Stored data
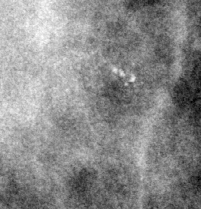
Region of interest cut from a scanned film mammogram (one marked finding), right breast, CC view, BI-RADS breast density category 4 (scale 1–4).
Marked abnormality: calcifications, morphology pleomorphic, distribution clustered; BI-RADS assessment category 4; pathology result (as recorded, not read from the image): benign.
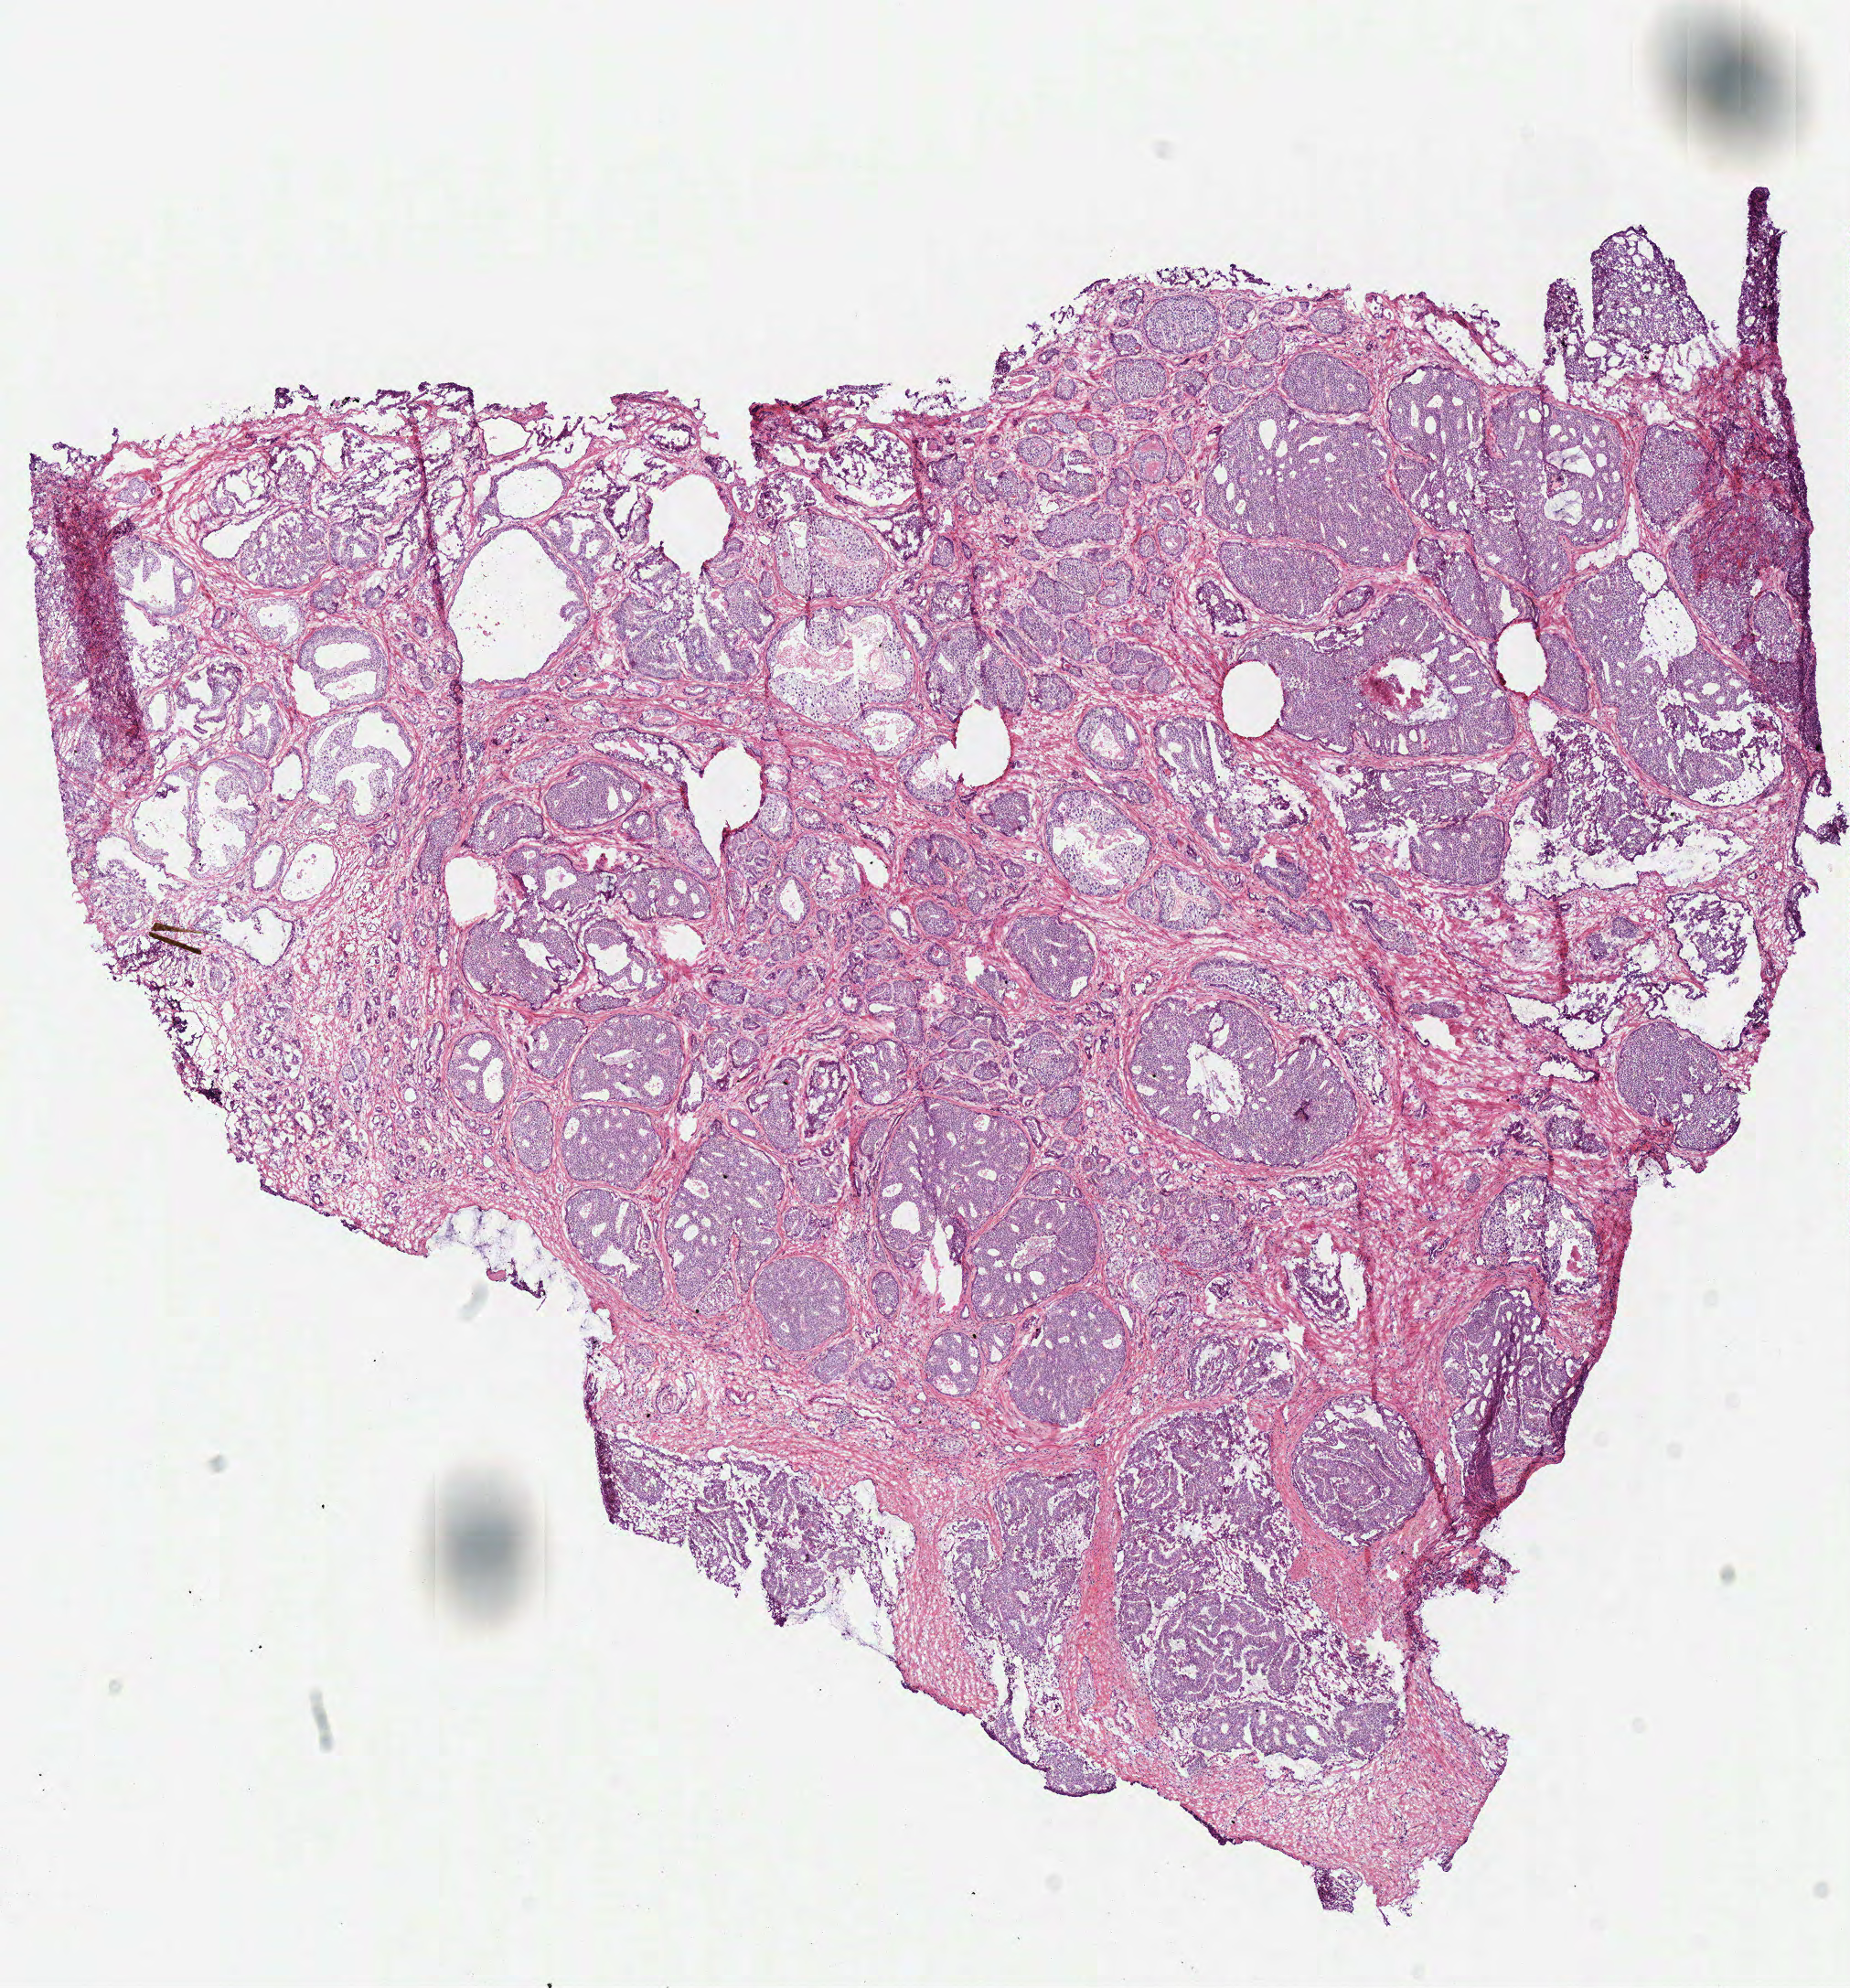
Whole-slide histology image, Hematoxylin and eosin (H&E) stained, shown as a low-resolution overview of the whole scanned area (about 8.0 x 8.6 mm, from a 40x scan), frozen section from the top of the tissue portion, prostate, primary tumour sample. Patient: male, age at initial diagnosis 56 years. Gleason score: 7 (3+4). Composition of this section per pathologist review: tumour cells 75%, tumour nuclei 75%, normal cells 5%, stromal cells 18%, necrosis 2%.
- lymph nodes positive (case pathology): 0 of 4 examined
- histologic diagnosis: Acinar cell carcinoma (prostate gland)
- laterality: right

* **Work order**: Copy out each line of the records that holds the string "prostate".

* **Result**:
Whole-slide histology image, Hematoxylin and eosin (H&E) stained, shown as a low-resolution overview of the whole scanned area (about 8.0 x 8.6 mm, from a 40x scan), frozen section from the top of the tissue portion, prostate, primary tumour sample. Patient: male, age at initial diagnosis 56 years. Gleason score: 7 (3+4). Composition of this section per pathologist review: tumour cells 75%, tumour nuclei 75%, normal cells 5%, stromal cells 18%, necrosis 2%.
- histologic diagnosis: Acinar cell carcinoma (prostate gland)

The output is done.